Battery separators are used to connect a house battery to a starting battery, so that each can be charged from the others’ charging source. The separator only joins the batteries when one is fully charged.
There are two types of separator: one way (or unidirectional), and two way (or bidirectional).
Wiring either type is very simple:
- heavy gauge wire from each battery to the appropriate stud on the separator
- light-gauge wire (14AWG is recommended) from the earth tab of the separator to chassis ground
Separators vs isolators
I don’t talk much about isolators in these pages. Isolators use a diode to isolate one battery from the other; voltage traveling across this diode experiences a loss of about 0.6 volts. This can result in a charge voltage too low to be effective. If the isolator fails, the batteries are left in a separated state.

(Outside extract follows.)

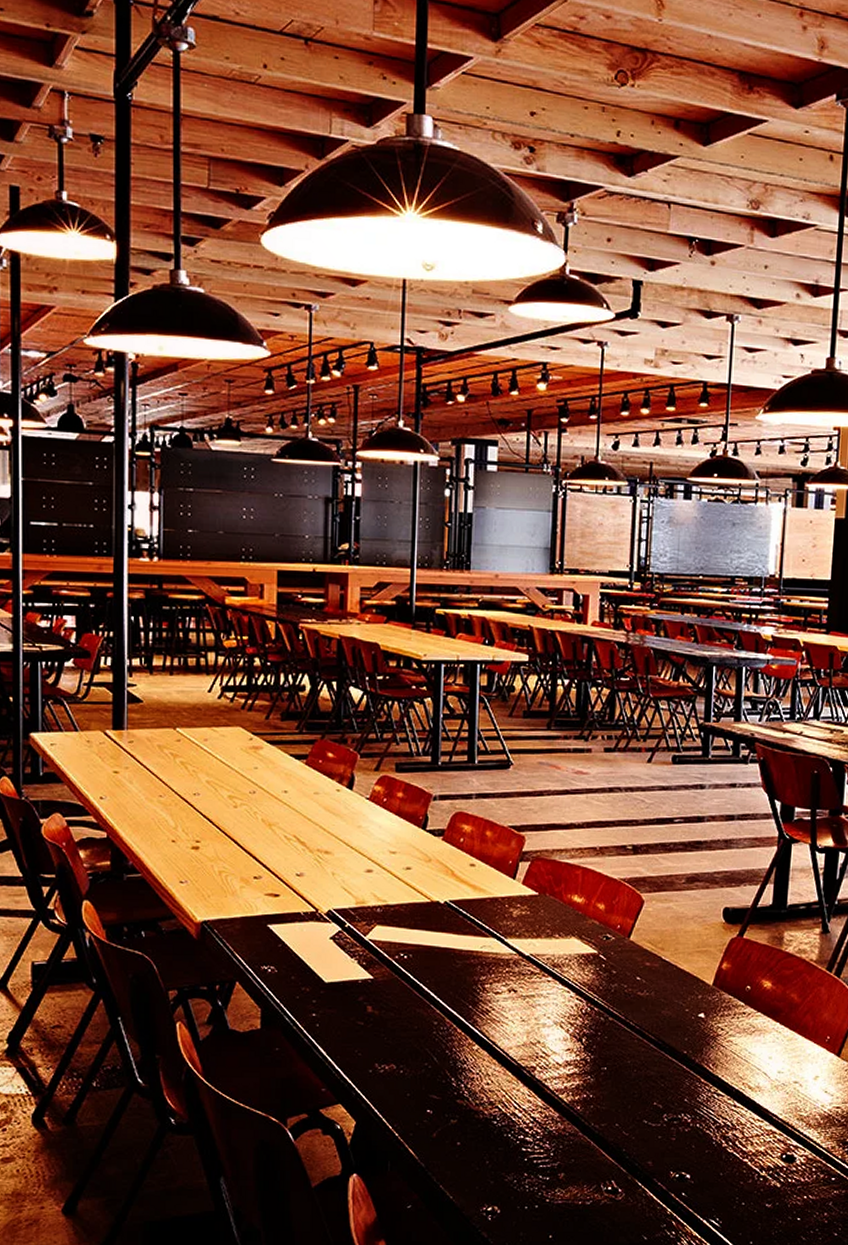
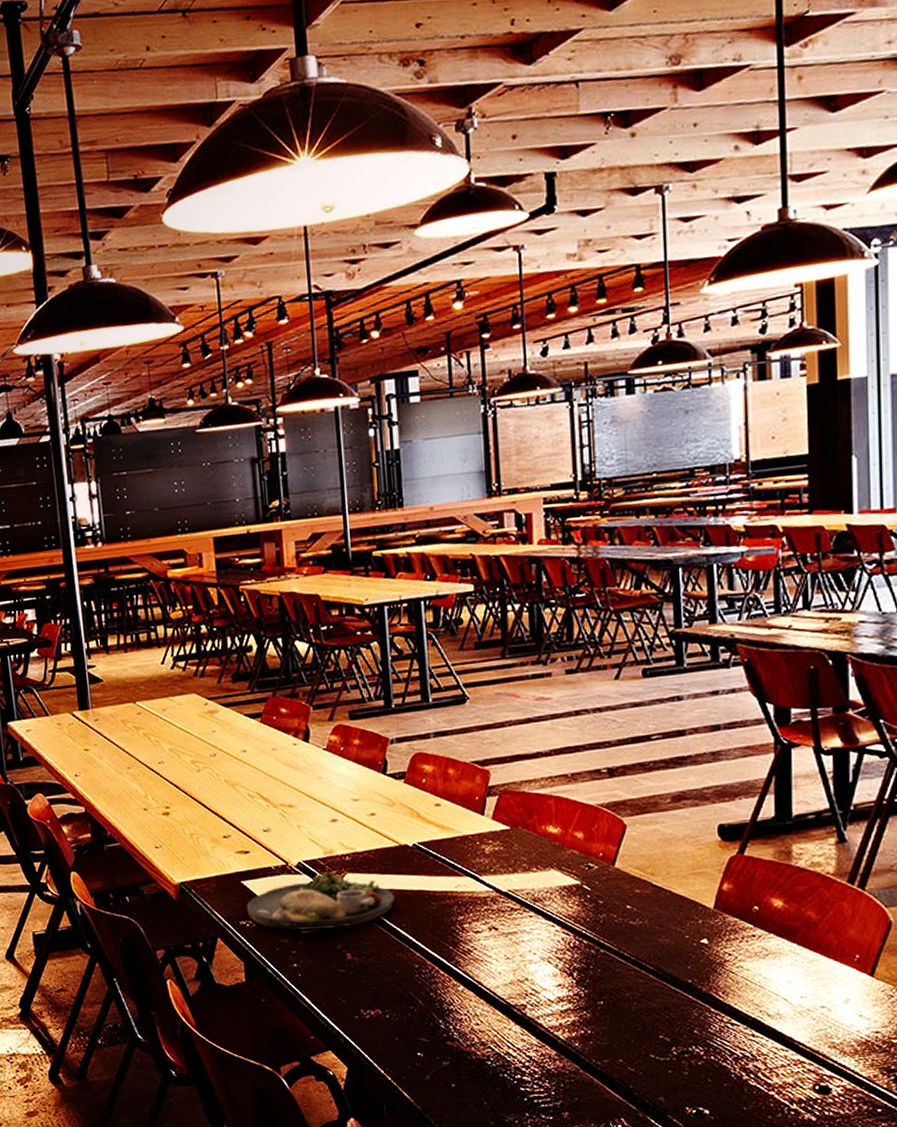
dinner plate: none [271,920,421,981] -> present [247,870,395,931]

Separators use a solenoid switch, with no voltage drop. If the switch fails, the batteries are left in a connected state.
One way separators
These allow charging of both batteries from a single side of the separator. Usually, this is set up to allow the house battery to be charged by the alternator, once the starting battery is fully charged.
|Sure Power 1314|
|Blue Sea Systems automatic charging relay|
Two way separators
These allow charging of both batteries from a charging source on either side of the separator. In this way, the alternator will charge the starting battery always, and the house battery once the starting battery is charged; also, a charging source on the house battery side (such as a shore power charger or solar panel) will charge the starting battery when the house battery is charged.